* [GIVEN REQUEST A]:
In the excerpt on multiplying polynomials with the FFT, why is an inverse FFT performed at the last step?

* [EXCERPTED PASSAGE]:
1. We perform a FFT to calculate the DFT of the polynomial $A(x)$.
2. We perform another FFT to calculate the DFT of the polynomial $B(x)$.
3. Finally, we need to perform an inverse FFT to calculate the product $C(x)$.

We have already seen above that the polynomial $C$ is of degree $(2L-1)$. Also, from the definition of $A$ and $B$, it is trivial to note that $A_{i} = B_{(L-1)-i}$. Let us take a closer look at $B$.

* [SUPPLIED MATERIAL]:
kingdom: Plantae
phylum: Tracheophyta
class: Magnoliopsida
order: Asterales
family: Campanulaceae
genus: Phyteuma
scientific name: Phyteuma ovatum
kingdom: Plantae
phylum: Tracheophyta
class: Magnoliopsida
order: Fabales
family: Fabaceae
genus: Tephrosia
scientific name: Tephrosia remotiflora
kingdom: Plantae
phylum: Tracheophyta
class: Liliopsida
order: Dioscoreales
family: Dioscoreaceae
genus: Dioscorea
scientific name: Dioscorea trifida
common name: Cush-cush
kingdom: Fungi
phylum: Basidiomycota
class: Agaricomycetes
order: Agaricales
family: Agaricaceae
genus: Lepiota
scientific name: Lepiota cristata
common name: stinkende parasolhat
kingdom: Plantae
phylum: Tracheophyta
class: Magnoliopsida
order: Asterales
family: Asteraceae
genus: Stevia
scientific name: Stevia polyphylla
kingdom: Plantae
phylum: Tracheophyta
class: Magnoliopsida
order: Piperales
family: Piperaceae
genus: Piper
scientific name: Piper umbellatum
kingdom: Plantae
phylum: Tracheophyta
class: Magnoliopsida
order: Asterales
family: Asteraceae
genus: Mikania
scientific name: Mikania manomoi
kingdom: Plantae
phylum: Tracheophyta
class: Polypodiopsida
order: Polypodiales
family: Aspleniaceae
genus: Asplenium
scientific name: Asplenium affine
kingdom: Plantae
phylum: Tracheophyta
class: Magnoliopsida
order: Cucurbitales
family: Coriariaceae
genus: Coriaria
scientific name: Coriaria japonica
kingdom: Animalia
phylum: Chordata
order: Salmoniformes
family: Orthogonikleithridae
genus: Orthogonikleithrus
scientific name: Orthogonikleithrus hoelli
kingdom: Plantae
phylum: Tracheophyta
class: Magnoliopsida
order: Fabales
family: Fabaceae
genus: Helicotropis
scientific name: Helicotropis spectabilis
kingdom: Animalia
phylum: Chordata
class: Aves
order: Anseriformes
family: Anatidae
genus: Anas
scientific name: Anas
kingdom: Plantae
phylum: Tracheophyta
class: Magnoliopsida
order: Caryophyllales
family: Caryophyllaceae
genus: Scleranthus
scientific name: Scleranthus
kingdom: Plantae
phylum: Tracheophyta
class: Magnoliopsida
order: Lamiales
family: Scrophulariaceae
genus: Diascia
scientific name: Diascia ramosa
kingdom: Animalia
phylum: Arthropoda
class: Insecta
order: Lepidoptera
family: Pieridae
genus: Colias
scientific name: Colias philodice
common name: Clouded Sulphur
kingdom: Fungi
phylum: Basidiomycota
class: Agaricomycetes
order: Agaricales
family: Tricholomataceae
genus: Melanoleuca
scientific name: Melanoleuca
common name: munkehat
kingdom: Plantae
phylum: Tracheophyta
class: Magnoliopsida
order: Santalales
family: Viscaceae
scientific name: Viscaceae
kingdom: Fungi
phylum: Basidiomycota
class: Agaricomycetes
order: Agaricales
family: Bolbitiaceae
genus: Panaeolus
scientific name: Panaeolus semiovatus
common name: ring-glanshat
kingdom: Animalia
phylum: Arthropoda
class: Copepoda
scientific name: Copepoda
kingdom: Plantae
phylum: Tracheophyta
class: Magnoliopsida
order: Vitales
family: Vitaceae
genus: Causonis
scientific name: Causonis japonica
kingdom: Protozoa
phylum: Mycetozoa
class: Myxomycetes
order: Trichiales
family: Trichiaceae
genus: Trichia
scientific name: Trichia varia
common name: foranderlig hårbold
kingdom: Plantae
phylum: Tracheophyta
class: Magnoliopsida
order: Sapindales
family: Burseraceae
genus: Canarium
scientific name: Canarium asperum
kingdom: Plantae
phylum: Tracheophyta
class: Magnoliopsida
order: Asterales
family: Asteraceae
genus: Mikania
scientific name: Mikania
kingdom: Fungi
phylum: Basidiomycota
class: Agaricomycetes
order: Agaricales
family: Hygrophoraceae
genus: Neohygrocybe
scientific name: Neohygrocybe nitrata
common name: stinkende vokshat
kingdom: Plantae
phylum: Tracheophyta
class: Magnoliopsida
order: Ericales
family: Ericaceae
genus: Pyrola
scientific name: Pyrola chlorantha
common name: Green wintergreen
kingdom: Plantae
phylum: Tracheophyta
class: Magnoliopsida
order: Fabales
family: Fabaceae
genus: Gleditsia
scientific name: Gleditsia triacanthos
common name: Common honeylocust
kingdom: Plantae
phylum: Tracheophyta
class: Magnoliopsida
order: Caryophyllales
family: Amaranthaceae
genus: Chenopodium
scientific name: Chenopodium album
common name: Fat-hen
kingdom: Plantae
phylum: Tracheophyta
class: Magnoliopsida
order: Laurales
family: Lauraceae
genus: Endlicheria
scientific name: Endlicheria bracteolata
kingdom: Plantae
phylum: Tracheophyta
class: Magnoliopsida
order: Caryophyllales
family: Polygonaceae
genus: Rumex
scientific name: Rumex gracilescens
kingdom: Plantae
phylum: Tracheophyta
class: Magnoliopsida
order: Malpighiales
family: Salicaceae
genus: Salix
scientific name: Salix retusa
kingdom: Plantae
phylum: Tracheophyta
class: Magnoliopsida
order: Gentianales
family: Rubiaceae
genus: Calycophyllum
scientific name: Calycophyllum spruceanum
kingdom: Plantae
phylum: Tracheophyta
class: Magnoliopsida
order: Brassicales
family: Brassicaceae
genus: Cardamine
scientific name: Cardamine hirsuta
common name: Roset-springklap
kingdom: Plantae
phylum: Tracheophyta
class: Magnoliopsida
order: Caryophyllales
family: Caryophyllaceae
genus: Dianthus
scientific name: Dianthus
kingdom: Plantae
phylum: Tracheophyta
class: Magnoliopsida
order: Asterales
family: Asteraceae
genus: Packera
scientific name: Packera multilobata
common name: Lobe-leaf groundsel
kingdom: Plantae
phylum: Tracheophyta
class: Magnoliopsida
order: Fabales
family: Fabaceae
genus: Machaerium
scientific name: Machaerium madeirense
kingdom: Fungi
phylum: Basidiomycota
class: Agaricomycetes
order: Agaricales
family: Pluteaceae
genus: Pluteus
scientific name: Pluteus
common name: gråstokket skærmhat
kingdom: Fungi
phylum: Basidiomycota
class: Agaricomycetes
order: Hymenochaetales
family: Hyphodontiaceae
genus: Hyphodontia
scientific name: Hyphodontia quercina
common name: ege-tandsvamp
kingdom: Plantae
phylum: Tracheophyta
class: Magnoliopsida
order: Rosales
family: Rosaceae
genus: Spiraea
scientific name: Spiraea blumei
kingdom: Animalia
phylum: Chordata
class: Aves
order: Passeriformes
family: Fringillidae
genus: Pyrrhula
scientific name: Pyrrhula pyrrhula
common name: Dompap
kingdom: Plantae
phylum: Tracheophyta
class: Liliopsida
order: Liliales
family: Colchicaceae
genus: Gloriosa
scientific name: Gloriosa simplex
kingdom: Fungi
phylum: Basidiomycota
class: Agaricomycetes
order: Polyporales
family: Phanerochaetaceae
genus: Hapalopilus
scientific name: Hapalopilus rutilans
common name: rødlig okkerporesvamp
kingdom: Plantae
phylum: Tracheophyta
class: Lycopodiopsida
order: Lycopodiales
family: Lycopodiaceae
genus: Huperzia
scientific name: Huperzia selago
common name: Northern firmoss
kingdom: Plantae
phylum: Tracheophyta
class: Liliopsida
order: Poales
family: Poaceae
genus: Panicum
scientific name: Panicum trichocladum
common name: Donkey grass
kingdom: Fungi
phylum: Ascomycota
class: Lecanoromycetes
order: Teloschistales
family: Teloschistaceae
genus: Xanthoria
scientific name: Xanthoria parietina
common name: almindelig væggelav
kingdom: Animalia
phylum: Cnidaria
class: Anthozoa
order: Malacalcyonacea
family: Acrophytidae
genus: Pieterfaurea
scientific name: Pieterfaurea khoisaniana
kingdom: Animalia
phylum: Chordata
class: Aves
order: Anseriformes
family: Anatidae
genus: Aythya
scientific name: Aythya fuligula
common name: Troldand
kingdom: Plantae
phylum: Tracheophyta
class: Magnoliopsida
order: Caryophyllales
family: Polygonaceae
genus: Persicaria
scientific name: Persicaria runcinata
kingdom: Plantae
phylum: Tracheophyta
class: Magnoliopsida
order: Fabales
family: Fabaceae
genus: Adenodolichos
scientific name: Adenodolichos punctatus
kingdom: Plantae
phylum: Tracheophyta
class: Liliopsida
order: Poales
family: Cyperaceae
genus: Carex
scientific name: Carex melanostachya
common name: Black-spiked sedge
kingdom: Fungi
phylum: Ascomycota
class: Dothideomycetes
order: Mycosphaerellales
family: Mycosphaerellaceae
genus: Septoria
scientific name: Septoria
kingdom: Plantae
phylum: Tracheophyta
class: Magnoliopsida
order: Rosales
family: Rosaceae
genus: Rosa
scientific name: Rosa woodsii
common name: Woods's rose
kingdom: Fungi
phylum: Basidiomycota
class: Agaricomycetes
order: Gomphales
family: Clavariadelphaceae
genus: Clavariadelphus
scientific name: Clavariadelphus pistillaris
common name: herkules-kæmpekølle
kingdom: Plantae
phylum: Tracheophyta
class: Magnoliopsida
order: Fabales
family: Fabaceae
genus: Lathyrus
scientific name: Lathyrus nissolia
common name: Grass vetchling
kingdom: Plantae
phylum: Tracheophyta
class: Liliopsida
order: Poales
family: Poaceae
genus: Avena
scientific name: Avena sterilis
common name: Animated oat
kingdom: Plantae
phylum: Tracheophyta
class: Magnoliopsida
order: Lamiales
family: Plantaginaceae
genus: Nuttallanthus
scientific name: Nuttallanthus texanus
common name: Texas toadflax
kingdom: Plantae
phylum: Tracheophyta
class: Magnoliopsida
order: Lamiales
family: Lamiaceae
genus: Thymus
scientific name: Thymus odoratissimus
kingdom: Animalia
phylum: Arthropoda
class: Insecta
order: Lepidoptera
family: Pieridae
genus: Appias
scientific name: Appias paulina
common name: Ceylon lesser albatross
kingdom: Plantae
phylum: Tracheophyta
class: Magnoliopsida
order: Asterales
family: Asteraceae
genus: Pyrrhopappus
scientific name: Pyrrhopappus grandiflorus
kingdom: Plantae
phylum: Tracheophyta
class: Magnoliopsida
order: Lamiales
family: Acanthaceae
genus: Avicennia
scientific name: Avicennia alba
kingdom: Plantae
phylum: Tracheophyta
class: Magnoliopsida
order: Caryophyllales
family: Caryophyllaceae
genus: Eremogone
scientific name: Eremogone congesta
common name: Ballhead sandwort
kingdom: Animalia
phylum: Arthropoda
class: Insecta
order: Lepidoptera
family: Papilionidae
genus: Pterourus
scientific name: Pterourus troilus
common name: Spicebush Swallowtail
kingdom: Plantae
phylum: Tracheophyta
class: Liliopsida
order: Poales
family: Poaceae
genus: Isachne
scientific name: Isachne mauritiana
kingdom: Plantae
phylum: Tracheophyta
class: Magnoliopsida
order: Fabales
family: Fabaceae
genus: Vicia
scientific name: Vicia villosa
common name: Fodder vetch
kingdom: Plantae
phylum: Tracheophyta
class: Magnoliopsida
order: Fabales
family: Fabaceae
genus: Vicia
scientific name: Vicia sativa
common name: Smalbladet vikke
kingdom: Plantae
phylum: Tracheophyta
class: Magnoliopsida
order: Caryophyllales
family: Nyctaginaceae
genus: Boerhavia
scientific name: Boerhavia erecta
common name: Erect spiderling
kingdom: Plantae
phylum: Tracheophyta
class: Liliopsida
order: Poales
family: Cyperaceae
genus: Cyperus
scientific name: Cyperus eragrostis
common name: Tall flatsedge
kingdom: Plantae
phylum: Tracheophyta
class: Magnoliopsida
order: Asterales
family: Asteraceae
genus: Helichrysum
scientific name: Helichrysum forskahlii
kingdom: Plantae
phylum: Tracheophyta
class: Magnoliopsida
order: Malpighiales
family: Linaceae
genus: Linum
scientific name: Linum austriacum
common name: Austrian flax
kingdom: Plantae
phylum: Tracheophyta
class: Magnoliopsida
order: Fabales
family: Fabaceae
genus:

* [GIVEN REQUEST B]:
Reproduce, without any changes, the part of the rows that opens with the line containing "genus: Helicotropis" and closes with the line containing "order: Trichiales", including both of those lines.

* [FINAL ANSWER A]:
The inverse FFT is performed to calculate the product $C(x)$. It comes after the first two FFTs have calculated the DFTs of $A(x)$ and $B(x)$.

* [FINAL ANSWER B]:
genus: Helicotropis
scientific name: Helicotropis spectabilis
kingdom: Animalia
phylum: Chordata
class: Aves
order: Anseriformes
family: Anatidae
genus: Anas
scientific name: Anas
kingdom: Plantae
phylum: Tracheophyta
class: Magnoliopsida
order: Caryophyllales
family: Caryophyllaceae
genus: Scleranthus
scientific name: Scleranthus
kingdom: Plantae
phylum: Tracheophyta
class: Magnoliopsida
order: Lamiales
family: Scrophulariaceae
genus: Diascia
scientific name: Diascia ramosa
kingdom: Animalia
phylum: Arthropoda
class: Insecta
order: Lepidoptera
family: Pieridae
genus: Colias
scientific name: Colias philodice
common name: Clouded Sulphur
kingdom: Fungi
phylum: Basidiomycota
class: Agaricomycetes
order: Agaricales
family: Tricholomataceae
genus: Melanoleuca
scientific name: Melanoleuca
common name: munkehat
kingdom: Plantae
phylum: Tracheophyta
class: Magnoliopsida
order: Santalales
family: Viscaceae
scientific name: Viscaceae
kingdom: Fungi
phylum: Basidiomycota
class: Agaricomycetes
order: Agaricales
family: Bolbitiaceae
genus: Panaeolus
scientific name: Panaeolus semiovatus
common name: ring-glanshat
kingdom: Animalia
phylum: Arthropoda
class: Copepoda
scientific name: Copepoda
kingdom: Plantae
phylum: Tracheophyta
class: Magnoliopsida
order: Vitales
family: Vitaceae
genus: Causonis
scientific name: Causonis japonica
kingdom: Protozoa
phylum: Mycetozoa
class: Myxomycetes
order: Trichiales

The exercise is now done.